In this step we will extract the training/validation data from the even/odd tomograms. 

In [5]:
from generate_train_data import *

import mrcfile
from os.path import join, isdir
from os import makedirs
from glob import glob

from matplotlib import pyplot as plt
import numpy as np

In [12]:
# Load the two tomograms 
even = mrcfile.open(glob('frames/even/tomogram/half-tomo.rec')[0]).data
odd = mrcfile.open(glob('frames/odd/tomogram/half-tomo.rec')[0]).data

In [None]:
# Here we compute the mean and standard deviation which is needed to
# normalize the inputs for the network.
mean, std = compute_mean_std(np.stack((even, odd)))
print(mean, std)

In [6]:
# Create the train_data directory
if not isdir('train_data/'):
    makedirs('train_data/')
# We save mean and standard deviation since it is needed during prediction.
np.savez('train_data/mean_std.npz', mean=mean, std=std)

## Masking

In some cases you want to sample training/validation data not from the whole tomogram in that case you can create a mask from which the samples will be drawn. 

For this example we want to sample from the whole tomogram evenly. So we create a mask with all foreground (1).

In [7]:
mask = np.ones(even.shape, dtype=np.int8)

## Sample Coordinates

With our mask we will now sample coordinates for the train and validation volumes. 

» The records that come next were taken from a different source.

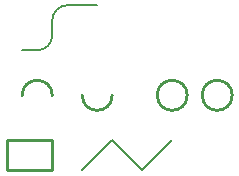
<source format=gbr>
G04 Test: Inch units - plotting operations*
G04 Tests linear and circular plotting in inches*
%FSLAX26Y26*%
%MOIN*%
G04 Define trace aperture*
%ADD10C,0.010*%
%ADD11C,0.008*%
G04 Linear traces*
D10*
G01*
X50000Y50000D02*
X200000Y50000D01*
X200000Y150000D01*
X50000Y150000D01*
X50000Y50000D01*
G04 Diagonal traces*
D11*
X300000Y50000D02*
X400000Y150000D01*
X500000Y50000D01*
X600000Y150000D01*
G04 Circular arcs - clockwise*
G75*
D10*
X100000Y300000D02*
G02*
X200000Y300000I50000J0D01*
G04 Circular arcs - counterclockwise*
X300000Y300000D02*
G03*
X400000Y300000I50000J0D01*
G04 Full circle (clockwise)*
X550000Y300000D02*
G02*
X550000Y300000I50000J0D01*
G04 Full circle (counterclockwise)*
X700000Y300000D02*
G03*
X700000Y300000I50000J0D01*
G04 S-curve with arcs*
D11*
X100000Y450000D02*
G01*
X150000Y450000D01*
G03*
X200000Y500000I0J50000D01*
G01*
X200000Y550000D01*
G02*
X250000Y600000I50000J0D01*
G01*
X350000Y600000D01*
M02*

</source>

The method `sample_coordinates` will return two lists with coordinates of volumes. The train and validation volumes will not overlap.

In [8]:
train_coords, val_coords = sample_coordinates(mask, num_train_vols=1200, num_val_vols=120, vol_dims=(64,64,64))

In [None]:
# what fraction of tomogram volume do we cover with this num_train_vols (keep it below 100%) ?
tomo_voxels = np.shape(even)[0]*np.shape(even)[1]*np.shape(even)[2]
sampled_voxels = 64*64*64*1200
print('sampled percentage is: ' + str(sampled_voxels/tomo_voxels*100))

## Extract Volumes

In [14]:
# Now we use the sampled coordinates to extract the train- and validation-volumes.
X, Y, X_val, Y_val = extract_volumes(even, odd, train_coords, val_coords, mean, std)

In [None]:
plt.figure(figsize=(10,10))
plt.subplot(2,2,1)
plt.imshow(X[0,48,:,:,0], cmap='gray')
plt.title('X');
plt.subplot(2,2,2)
plt.imshow(Y[0,48,:,:,0], cmap='gray')
plt.title('Y');
plt.subplot(2,2,3)
plt.imshow(X_val[0,48,:,:,0], cmap='gray')
plt.title('X_val');
plt.subplot(2,2,4)
plt.imshow(Y_val[0,48,:,:,0], cmap='gray')
plt.title('Y_val');

## Save Train-/Validation-Data

In [16]:
np.savez('train_data/train_data.npz', X=X, Y=Y, X_val=X_val, Y_val=Y_val)